**The task:**
Will you quote all of the entries, word for word?

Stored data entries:
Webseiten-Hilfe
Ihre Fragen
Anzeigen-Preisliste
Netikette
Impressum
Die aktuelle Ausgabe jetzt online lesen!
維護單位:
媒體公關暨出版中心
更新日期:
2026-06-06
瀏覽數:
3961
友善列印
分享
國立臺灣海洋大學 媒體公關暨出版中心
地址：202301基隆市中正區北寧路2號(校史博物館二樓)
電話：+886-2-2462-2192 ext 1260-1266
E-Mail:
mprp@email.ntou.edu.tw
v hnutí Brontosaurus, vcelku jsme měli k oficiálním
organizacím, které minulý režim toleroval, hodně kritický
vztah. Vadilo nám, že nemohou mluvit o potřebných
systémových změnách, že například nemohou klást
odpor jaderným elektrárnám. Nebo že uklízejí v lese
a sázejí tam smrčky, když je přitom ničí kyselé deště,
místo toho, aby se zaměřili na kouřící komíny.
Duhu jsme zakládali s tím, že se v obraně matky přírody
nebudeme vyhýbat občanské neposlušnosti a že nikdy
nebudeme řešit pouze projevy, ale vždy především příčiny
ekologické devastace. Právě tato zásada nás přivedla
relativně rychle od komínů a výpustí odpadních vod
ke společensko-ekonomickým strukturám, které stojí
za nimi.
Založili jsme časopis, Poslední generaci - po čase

**Solution to this task:**
Webseiten-Hilfe
Ihre Fragen
Anzeigen-Preisliste
Netikette
Impressum
Die aktuelle Ausgabe jetzt online lesen!
維護單位:
媒體公關暨出版中心
更新日期:
2026-06-06
瀏覽數:
3961
友善列印
分享
國立臺灣海洋大學 媒體公關暨出版中心
地址：202301基隆市中正區北寧路2號(校史博物館二樓)
電話：+886-2-2462-2192 ext 1260-1266
E-Mail:
mprp@email.ntou.edu.tw
v hnutí Brontosaurus, vcelku jsme měli k oficiálním
organizacím, které minulý režim toleroval, hodně kritický
vztah. Vadilo nám, že nemohou mluvit o potřebných
systémových změnách, že například nemohou klást
odpor jaderným elektrárnám. Nebo že uklízejí v lese
a sázejí tam smrčky, když je přitom ničí kyselé deště,
místo toho, aby se zaměřili na kouřící komíny.
Duhu jsme zakládali s tím, že se v obraně matky přírody
nebudeme vyhýbat občanské neposlušnosti a že nikdy
nebudeme řešit pouze projevy, ale vždy především příčiny
ekologické devastace. Právě tato zásada nás přivedla
relativně rychle od komínů a výpustí odpadních vod
ke společensko-ekonomickým strukturám, které stojí
za nimi.
Založili jsme časopis, Poslední generaci - po čase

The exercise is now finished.